------ Raw data

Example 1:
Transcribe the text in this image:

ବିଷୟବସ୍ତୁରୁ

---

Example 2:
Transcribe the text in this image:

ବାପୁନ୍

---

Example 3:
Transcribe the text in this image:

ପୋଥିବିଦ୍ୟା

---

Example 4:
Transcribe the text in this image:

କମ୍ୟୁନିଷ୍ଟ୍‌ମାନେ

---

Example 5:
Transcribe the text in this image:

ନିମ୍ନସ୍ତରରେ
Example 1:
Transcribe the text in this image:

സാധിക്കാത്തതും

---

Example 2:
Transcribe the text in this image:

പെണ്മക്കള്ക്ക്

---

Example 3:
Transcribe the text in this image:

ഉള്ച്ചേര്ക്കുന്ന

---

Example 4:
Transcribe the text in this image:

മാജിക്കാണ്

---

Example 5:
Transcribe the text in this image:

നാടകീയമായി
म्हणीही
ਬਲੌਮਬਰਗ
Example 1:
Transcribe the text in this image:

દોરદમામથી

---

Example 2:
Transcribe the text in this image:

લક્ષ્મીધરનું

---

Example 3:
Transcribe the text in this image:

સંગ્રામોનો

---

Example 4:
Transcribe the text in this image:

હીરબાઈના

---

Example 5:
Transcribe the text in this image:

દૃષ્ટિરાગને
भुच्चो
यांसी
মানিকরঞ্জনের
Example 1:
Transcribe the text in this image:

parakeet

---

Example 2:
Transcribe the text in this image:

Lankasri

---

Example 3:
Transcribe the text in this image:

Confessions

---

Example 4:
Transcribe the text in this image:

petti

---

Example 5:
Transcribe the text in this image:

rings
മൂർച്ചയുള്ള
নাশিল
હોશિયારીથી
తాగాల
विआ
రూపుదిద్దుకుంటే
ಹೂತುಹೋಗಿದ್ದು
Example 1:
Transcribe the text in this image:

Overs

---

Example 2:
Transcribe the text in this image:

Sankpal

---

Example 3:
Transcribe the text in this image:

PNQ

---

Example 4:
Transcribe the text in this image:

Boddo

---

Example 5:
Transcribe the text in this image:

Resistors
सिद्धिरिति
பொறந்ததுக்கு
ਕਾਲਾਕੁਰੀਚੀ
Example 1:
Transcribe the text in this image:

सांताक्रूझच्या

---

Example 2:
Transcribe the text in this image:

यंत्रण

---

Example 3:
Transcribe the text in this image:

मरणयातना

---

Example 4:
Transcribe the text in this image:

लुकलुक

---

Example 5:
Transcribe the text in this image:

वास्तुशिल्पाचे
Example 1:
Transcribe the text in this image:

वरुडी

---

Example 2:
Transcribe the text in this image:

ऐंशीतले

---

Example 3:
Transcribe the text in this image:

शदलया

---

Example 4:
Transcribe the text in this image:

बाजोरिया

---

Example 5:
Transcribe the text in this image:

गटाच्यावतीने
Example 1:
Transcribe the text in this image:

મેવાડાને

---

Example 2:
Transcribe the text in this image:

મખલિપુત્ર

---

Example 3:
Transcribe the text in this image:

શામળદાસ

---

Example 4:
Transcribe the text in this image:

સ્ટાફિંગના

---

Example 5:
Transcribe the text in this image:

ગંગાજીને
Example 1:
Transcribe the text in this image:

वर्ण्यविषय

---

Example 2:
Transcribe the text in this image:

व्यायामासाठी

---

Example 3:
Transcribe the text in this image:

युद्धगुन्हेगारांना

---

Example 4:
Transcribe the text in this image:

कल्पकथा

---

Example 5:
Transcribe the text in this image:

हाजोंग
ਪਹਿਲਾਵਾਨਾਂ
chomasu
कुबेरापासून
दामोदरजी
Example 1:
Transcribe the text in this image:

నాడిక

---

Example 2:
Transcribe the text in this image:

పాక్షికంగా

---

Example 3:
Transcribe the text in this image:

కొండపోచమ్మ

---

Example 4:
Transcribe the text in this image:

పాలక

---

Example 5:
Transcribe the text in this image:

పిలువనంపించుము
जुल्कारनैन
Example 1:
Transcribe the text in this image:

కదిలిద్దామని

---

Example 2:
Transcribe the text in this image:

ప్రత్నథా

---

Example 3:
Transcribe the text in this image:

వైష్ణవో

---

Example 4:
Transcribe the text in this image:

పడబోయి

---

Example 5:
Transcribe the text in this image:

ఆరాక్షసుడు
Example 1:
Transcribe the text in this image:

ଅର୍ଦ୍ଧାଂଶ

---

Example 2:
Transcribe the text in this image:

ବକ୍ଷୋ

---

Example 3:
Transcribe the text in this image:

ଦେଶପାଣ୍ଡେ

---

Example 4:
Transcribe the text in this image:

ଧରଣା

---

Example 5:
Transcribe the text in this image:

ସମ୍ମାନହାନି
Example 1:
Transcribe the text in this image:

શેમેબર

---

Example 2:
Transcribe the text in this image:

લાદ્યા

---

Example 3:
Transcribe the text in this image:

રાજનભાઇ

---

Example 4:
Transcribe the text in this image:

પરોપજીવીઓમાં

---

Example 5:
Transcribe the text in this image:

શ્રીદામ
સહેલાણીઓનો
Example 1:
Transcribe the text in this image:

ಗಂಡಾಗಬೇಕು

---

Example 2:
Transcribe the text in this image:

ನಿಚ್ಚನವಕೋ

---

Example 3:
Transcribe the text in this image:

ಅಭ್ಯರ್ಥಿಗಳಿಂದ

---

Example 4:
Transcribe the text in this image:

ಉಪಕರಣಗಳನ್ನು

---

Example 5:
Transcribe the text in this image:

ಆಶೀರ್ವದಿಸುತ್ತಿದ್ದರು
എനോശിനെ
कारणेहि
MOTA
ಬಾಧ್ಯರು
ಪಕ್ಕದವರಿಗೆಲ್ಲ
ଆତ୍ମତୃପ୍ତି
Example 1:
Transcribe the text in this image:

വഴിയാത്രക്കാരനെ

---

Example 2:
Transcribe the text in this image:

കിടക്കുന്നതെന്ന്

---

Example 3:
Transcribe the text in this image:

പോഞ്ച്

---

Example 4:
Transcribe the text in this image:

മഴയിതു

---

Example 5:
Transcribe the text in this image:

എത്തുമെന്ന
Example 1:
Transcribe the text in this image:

------------

- _Task description_:
Change each "Transcribe" in the material above to "Copy". Give back the entire material with everything else left as it is.

- _Response to this task_:
Example 1:
Copy the text in this image:

ବିଷୟବସ୍ତୁରୁ

---

Example 2:
Copy the text in this image:

ବାପୁନ୍

---

Example 3:
Copy the text in this image:

ପୋଥିବିଦ୍ୟା

---

Example 4:
Copy the text in this image:

କମ୍ୟୁନିଷ୍ଟ୍‌ମାନେ

---

Example 5:
Copy the text in this image:

ନିମ୍ନସ୍ତରରେ
Example 1:
Copy the text in this image:

സാധിക്കാത്തതും

---

Example 2:
Copy the text in this image:

പെണ്മക്കള്ക്ക്

---

Example 3:
Copy the text in this image:

ഉള്ച്ചേര്ക്കുന്ന

---

Example 4:
Copy the text in this image:

മാജിക്കാണ്

---

Example 5:
Copy the text in this image:

നാടകീയമായി
म्हणीही
ਬਲੌਮਬਰਗ
Example 1:
Copy the text in this image:

દોરદમામથી

---

Example 2:
Copy the text in this image:

લક્ષ્મીધરનું

---

Example 3:
Copy the text in this image:

સંગ્રામોનો

---

Example 4:
Copy the text in this image:

હીરબાઈના

---

Example 5:
Copy the text in this image:

દૃષ્ટિરાગને
भुच्चो
यांसी
মানিকরঞ্জনের
Example 1:
Copy the text in this image:

parakeet

---

Example 2:
Copy the text in this image:

Lankasri

---

Example 3:
Copy the text in this image:

Confessions

---

Example 4:
Copy the text in this image:

petti

---

Example 5:
Copy the text in this image:

rings
മൂർച്ചയുള്ള
নাশিল
હોશિયારીથી
తాగాల
विआ
రూపుదిద్దుకుంటే
ಹೂತುಹೋಗಿದ್ದು
Example 1:
Copy the text in this image:

Overs

---

Example 2:
Copy the text in this image:

Sankpal

---

Example 3:
Copy the text in this image:

PNQ

---

Example 4:
Copy the text in this image:

Boddo

---

Example 5:
Copy the text in this image:

Resistors
सिद्धिरिति
பொறந்ததுக்கு
ਕਾਲਾਕੁਰੀਚੀ
Example 1:
Copy the text in this image:

सांताक्रूझच्या

---

Example 2:
Copy the text in this image:

यंत्रण

---

Example 3:
Copy the text in this image:

मरणयातना

---

Example 4:
Copy the text in this image:

लुकलुक

---

Example 5:
Copy the text in this image:

वास्तुशिल्पाचे
Example 1:
Copy the text in this image:

वरुडी

---

Example 2:
Copy the text in this image:

ऐंशीतले

---

Example 3:
Copy the text in this image:

शदलया

---

Example 4:
Copy the text in this image:

बाजोरिया

---

Example 5:
Copy the text in this image:

गटाच्यावतीने
Example 1:
Copy the text in this image:

મેવાડાને

---

Example 2:
Copy the text in this image:

મખલિપુત્ર

---

Example 3:
Copy the text in this image:

શામળદાસ

---

Example 4:
Copy the text in this image:

સ્ટાફિંગના

---

Example 5:
Copy the text in this image:

ગંગાજીને
Example 1:
Copy the text in this image:

वर्ण्यविषय

---

Example 2:
Copy the text in this image:

व्यायामासाठी

---

Example 3:
Copy the text in this image:

युद्धगुन्हेगारांना

---

Example 4:
Copy the text in this image:

कल्पकथा

---

Example 5:
Copy the text in this image:

हाजोंग
ਪਹਿਲਾਵਾਨਾਂ
chomasu
कुबेरापासून
दामोदरजी
Example 1:
Copy the text in this image:

నాడిక

---

Example 2:
Copy the text in this image:

పాక్షికంగా

---

Example 3:
Copy the text in this image:

కొండపోచమ్మ

---

Example 4:
Copy the text in this image:

పాలక

---

Example 5:
Copy the text in this image:

పిలువనంపించుము
जुल्कारनैन
Example 1:
Copy the text in this image:

కదిలిద్దామని

---

Example 2:
Copy the text in this image:

ప్రత్నథా

---

Example 3:
Copy the text in this image:

వైష్ణవో

---

Example 4:
Copy the text in this image:

పడబోయి

---

Example 5:
Copy the text in this image:

ఆరాక్షసుడు
Example 1:
Copy the text in this image:

ଅର୍ଦ୍ଧାଂଶ

---

Example 2:
Copy the text in this image:

ବକ୍ଷୋ

---

Example 3:
Copy the text in this image:

ଦେଶପାଣ୍ଡେ

---

Example 4:
Copy the text in this image:

ଧରଣା

---

Example 5:
Copy the text in this image:

ସମ୍ମାନହାନି
Example 1:
Copy the text in this image:

શેમેબર

---

Example 2:
Copy the text in this image:

લાદ્યા

---

Example 3:
Copy the text in this image:

રાજનભાઇ

---

Example 4:
Copy the text in this image:

પરોપજીવીઓમાં

---

Example 5:
Copy the text in this image:

શ્રીદામ
સહેલાણીઓનો
Example 1:
Copy the text in this image:

ಗಂಡಾಗಬೇಕು

---

Example 2:
Copy the text in this image:

ನಿಚ್ಚನವಕೋ

---

Example 3:
Copy the text in this image:

ಅಭ್ಯರ್ಥಿಗಳಿಂದ

---

Example 4:
Copy the text in this image:

ಉಪಕರಣಗಳನ್ನು

---

Example 5:
Copy the text in this image:

ಆಶೀರ್ವದಿಸುತ್ತಿದ್ದರು
എനോശിനെ
कारणेहि
MOTA
ಬಾಧ್ಯರು
ಪಕ್ಕದವರಿಗೆಲ್ಲ
ଆତ୍ମତୃପ୍ତି
Example 1:
Copy the text in this image:

വഴിയാത്രക്കാരനെ

---

Example 2:
Copy the text in this image:

കിടക്കുന്നതെന്ന്

---

Example 3:
Copy the text in this image:

പോഞ്ച്

---

Example 4:
Copy the text in this image:

മഴയിതു

---

Example 5:
Copy the text in this image:

എത്തുമെന്ന
Example 1:
Copy the text in this image:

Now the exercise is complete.